In 1934 Booker married Bullet Williams’ niece, Susie Simpson. It was his second marriage. Aged sixteen he’d married Jessie Bea, who died of a ruptured appendix three years later.
Booker wouldn’t record again until 1937, but despite its later popularity Shake ‘Em On Down failed to impress on its release. The following year he got involved in a shooting that landed him in Camp 10 at Parchman Farm. In May 1939, Alan Lomax brought his recording equipment to the camp and Booker cut a couple of songs, one the immaculate Po’ Boy. His prison experience would inspire the songs he’d cut for OKeh the following year. But it wasn’t all bad. ‘The way they’d do us good musicians, we’d go from one camp to another. I couldn’t be treated no better.’
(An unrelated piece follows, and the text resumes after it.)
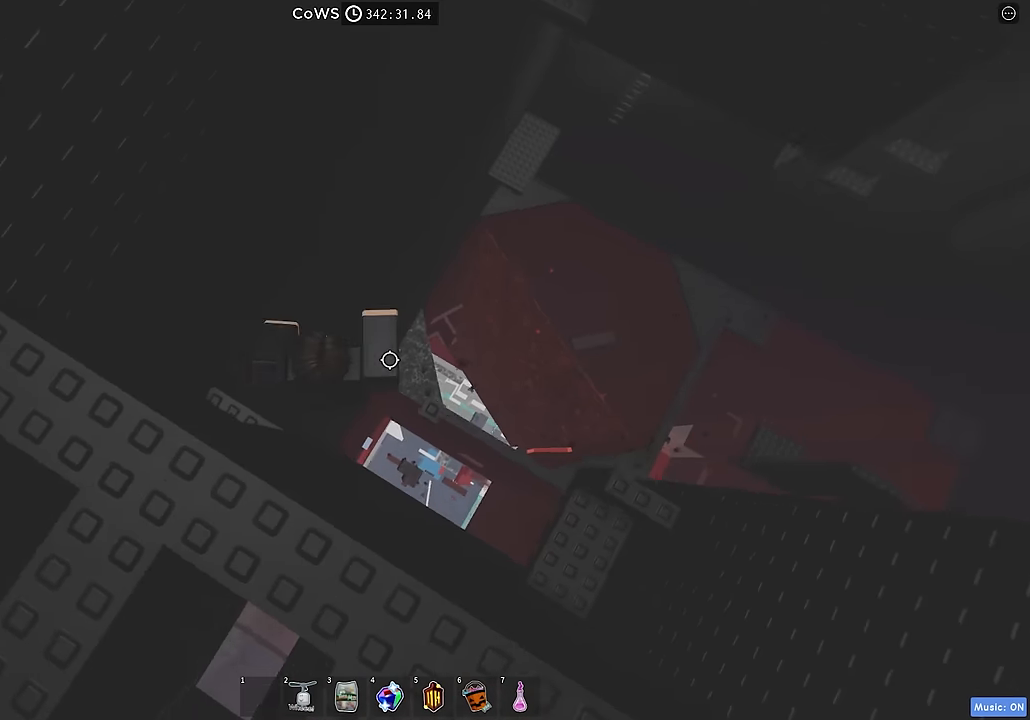
{"keys": ["d", "space"], "events": [[83, "d", "up"], [167, "d", "down"], [250, "d", "up"], [350, "d", "down"], [433, "space", "down"]]}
On his release, Lester Melrose made contact with him and Booker travelled north to Chicago. Even though country blues was losing its commerciality by 1940, Melrose partnered him with Washboard Sam, a star in his own right but a willing accompanist. The session was a palpable success. There’s dignity and a quiet passion in the darker songs recorded over those two days. The darkest is surely Strange Place Blues, in which Booker laments the death of his mother. But there’s a further dimension: ‘After they put my mother away, I thought my wife would take her place/ I show you the difference in mother and wife, ooo well, my wife done throwed me away’.
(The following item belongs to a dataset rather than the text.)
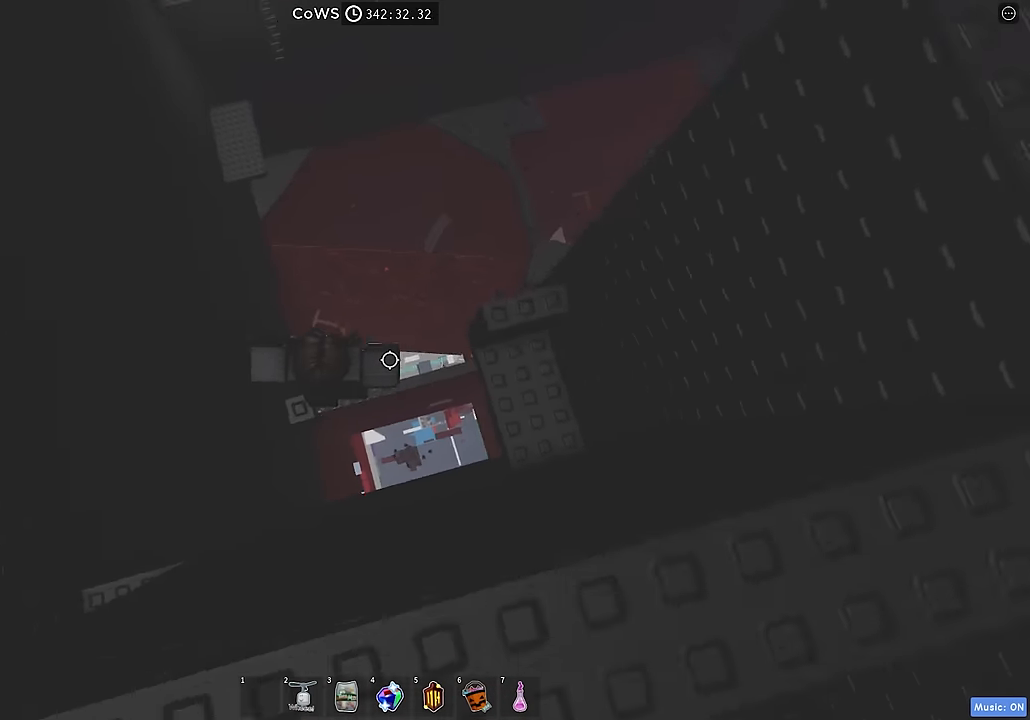
{"keys": [], "events": [[67, "space", "up"], [383, "d", "up"]]}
This wasn’t the only death he contemplated: Fixin’ To Die was inspired by a friend, Flem Smith, while he contemplated his own demise; in Good Gin Blues another friend (and alcoholic) Tod Walker is remembered and in High Fever Blues, it’s the death of an old girlfriend, Mary Johnson. The prison songs were just as revelatory. When Can I Change My Clothes underlines the indignity of prison uniform; District Attorney Blues  repeats ‘sure is hard on a man’ in every verse; and in Parchman Farm Blues his concern is for his wife rather than himself.
The mood lightens for the last three recordings. Aberdeen Mississippi Blues celebrates his supremacy over the town’s women and their men’s resentment. Bukka’s Jitterbug Swing encourages women to dance, ‘then you’ll be doing the thing’. And he describes his own reaction to their capering: ‘you gonna drive me in my blood’. Washboard Sam is in his element, lifted by Booker’s instrumental breaks. The session ends with probably his finest train blues, Special Stream Line. His garrulous narrative is interlaced with imitations of a train rumbling over the points and blowing its whistle. All the while, Sam belabours his washboard in ever wilder syncopations. The effect is truly uplifting and worthy of multiple hearings.
Melrose himself was moved. ‘I never had a man, black or white, kiss me dead on the mouth before but that’s what he done. He said, “I’ve been on this job 35 years and I never seen a man do what you done in two days. When you came up here before, you had what all the other folks had. But this stuff is Booker White all the way.” ‘But success still eluded him. He returned south and got a real job for a change. He gave up music except when playing for friends’.
In 1963, Ed Denson and John Fahey used the postal service to find him, took him to California and made the first of what would be many albums. Booker White was more popular than he’d ever been. He toured America and Europe, thrilling audiences wherever he played. It remained the case until his death from cancer on February 26, 1977.